In Venezuela in 1989, at least 250 people died in three days of street protests against the IMF. That year, what have come to be called "IMF riots" also erupted in Argentina, Peru, Jordan, Egypt, Zambia and the Dominican Republic.
In 1994, the World Bank and the IMF imposed a currency devaluation on 14 West African countries. About 80 million people woke up one morning to find that basic goods had doubled in price. Protests and "IMF riots" broke out in Senegal.
In 1985, the World Bank lent India $450 million to build a giant dam along the Narmada River that would uproot 200,000 people and harm hundreds of thousands more. People were evicted, put in temporary shacks on unfarmable land. In October 1992, the Bank Board voted to continue funding. Mass protests broke out. There was bitter resistance from thousands of people who vowed not to move from their homes. A study by the Bank warned that opposition to the dam was so strong that the authorities would have to use "unacceptable means" to get the dam built. Six months later, the World Bank was forced to withdraw its support of the project.
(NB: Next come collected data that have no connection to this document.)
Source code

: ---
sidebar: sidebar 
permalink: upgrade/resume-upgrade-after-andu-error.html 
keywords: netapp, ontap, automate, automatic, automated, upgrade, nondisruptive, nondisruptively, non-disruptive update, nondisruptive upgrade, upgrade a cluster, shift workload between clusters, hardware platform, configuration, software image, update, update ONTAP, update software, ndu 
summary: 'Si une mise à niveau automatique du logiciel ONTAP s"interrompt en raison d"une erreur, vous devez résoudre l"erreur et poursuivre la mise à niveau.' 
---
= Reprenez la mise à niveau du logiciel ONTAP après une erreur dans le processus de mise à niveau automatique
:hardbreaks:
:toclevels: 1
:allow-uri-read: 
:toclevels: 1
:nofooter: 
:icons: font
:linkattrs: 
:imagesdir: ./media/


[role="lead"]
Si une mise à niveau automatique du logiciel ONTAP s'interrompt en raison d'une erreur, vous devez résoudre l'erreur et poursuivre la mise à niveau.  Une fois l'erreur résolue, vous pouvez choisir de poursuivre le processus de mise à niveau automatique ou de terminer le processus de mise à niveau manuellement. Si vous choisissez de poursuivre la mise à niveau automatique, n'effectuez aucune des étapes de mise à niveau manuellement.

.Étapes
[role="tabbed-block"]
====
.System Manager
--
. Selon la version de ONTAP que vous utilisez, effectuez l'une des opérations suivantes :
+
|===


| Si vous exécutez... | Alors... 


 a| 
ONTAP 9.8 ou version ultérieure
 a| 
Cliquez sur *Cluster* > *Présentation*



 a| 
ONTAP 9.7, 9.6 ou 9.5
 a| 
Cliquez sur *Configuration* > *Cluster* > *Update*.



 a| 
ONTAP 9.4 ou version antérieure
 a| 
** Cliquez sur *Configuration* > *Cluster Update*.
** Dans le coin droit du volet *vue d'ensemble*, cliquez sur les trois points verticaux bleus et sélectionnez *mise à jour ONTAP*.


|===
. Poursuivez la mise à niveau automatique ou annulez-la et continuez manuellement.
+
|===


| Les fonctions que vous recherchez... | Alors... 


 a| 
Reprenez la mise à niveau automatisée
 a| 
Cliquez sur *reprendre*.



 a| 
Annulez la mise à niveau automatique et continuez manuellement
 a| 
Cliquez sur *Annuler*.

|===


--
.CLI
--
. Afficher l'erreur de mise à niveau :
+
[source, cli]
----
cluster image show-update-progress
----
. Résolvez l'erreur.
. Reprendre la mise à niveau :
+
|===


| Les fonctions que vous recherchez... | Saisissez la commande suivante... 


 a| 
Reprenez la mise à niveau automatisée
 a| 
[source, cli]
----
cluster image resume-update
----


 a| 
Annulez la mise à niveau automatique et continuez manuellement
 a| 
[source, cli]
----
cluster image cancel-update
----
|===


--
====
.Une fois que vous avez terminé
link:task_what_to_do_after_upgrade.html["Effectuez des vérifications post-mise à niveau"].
IMF and World Bank loans don't improve the quality of life for people in the Third World. The Rainforest Action Network put it this way: "Staggering levels of Bank debt impoverish countries already poor. The gulf between a privileged few and those clinging to survival has widened. And, nearly everywhere, the seething unrest and desperation of displaced millions are increasingly beyond the containment of urban shantytowns."
The World Bank and the IMF are tools of imperialist domination that intensify poverty, environmental destruction, and economic dependency in the Third World. Despite their rhetoric and promises, these imperialist institutions have greatly contributed to the growing gap between rich and poor countries over the last several decades. Fifty years is more than enough!